A vila tem um espaço público muito bem cuidado, e uma praça central que se animava sobretudo ao domingo, dia do mercado semanal. Mas nos restantes dias da semana também havia atividades a decorrer, sendo a mais interessante uma banca com bonecos de gesso e tubos de tinta para as crianças pintarem com pincéis. A importância dos chineses na região ainda é visível pelo templo que está localizado numa das principais artérias da cidade, e pela arquitetura das casas de palafita, como aquela que nós alugamos e que tinha já mais de 70 anos.
É uma experiência de tranquilidade admirável. Viver sobre o mar, numa casa de madeira, mas com o “conforto” ocidental a que estamos habituados: bons colchões, uma boa casa de banho, cozinha equipada, livros em estantes e uma televisão e leitor de dvd (que nos serviu apenas para ouvir discos de música asiática). Para a Pikitim, foi também a possibilidade de voltar a comer uma sopa como as estava habituada (ou quase, porque na ausência de varinha mágica, nem com muito esforço o garfo consegue fazer o puré cremoso a que ela está habituada), ou a de voltar a sentir que tinha uma rotina, como a de ir a um parque infantil ao fim da tarde, brincar com os novos “vizinhos”.
Tão perto do mar, mas ainda assim longe da praia, fomos passando os dias muito por casa. E “estar em casa” significava, neste caso, aproveitar um aprazível terraço, com a ventoinha a refrescar o que a sombra não consegue. E a maior parte do tempo foi mesmo passado nessa varanda, a contemplar a tranquilidade – mais do que senti-la, até parecia possível palpá-la –, a trabalhar, a ler, a desenhar, a jogar cartas. Ou a inventar atividades: como a de fazer desenhos e pinturas nas gigantes folhas das árvores que estavam caídas em plena praça.
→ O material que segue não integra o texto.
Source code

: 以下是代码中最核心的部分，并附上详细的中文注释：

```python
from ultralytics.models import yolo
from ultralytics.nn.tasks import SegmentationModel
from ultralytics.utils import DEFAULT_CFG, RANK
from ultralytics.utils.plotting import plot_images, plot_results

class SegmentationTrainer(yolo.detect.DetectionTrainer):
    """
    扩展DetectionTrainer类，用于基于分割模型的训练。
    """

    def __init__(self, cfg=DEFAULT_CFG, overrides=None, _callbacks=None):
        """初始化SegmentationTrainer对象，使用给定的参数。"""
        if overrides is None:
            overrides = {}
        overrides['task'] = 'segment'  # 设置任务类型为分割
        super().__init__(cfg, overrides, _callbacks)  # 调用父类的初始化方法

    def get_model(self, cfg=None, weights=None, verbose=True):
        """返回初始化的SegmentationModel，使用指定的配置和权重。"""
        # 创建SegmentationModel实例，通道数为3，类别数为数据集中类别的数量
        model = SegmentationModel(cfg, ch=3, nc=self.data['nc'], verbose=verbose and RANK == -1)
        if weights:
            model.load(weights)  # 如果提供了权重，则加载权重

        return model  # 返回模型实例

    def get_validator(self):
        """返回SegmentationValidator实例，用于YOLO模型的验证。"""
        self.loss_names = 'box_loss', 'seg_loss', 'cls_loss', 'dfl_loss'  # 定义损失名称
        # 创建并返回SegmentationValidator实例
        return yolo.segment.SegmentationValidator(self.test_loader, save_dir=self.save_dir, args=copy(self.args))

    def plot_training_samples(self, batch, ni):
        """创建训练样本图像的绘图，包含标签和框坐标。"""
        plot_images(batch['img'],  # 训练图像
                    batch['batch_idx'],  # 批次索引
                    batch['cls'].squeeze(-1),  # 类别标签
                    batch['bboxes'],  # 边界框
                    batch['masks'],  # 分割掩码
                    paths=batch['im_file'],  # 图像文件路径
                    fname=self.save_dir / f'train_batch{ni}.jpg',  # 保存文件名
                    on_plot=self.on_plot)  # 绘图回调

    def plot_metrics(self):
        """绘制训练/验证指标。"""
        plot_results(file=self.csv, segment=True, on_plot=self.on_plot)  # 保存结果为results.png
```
No “intervalo” da vida na varanda, houve tempo para dar uma volta à ilha de motorizada (uma “grande aventura”, dizia a Pikitim), para conhecer as praias, e até para visitar outras aldeias de pescadores e de “ciganos do mar”, um povo nómada, oriundo da Malásia, que só se abriga em terra por altura das monções. E, se não houve tempo para mais, foi porque a vontade de “fazer coisas” era pouca e, claro, porque a Pikitim começou a ficar com febres intermitentes que acabaram por nos levar ao hospital de Koh Lanta [episódio relatado na crónica “Angústias”, publicada na hora]. A experiência de um passeio no dorso de um elefante, que também era possível na ilha, teve de ser adiado para outras geografias. Talvez não faltem oportunidades.
Sandra diz
🙂 gosto tanto de sonhar com vocês 🙂 fazem-me tão bem :):):) Obrigada…
Luísa Pinto diz
Ainda bem, Sandra! Ainda bem! E nós gostamos de saber que há quem sonhe connosco. Beijinhos.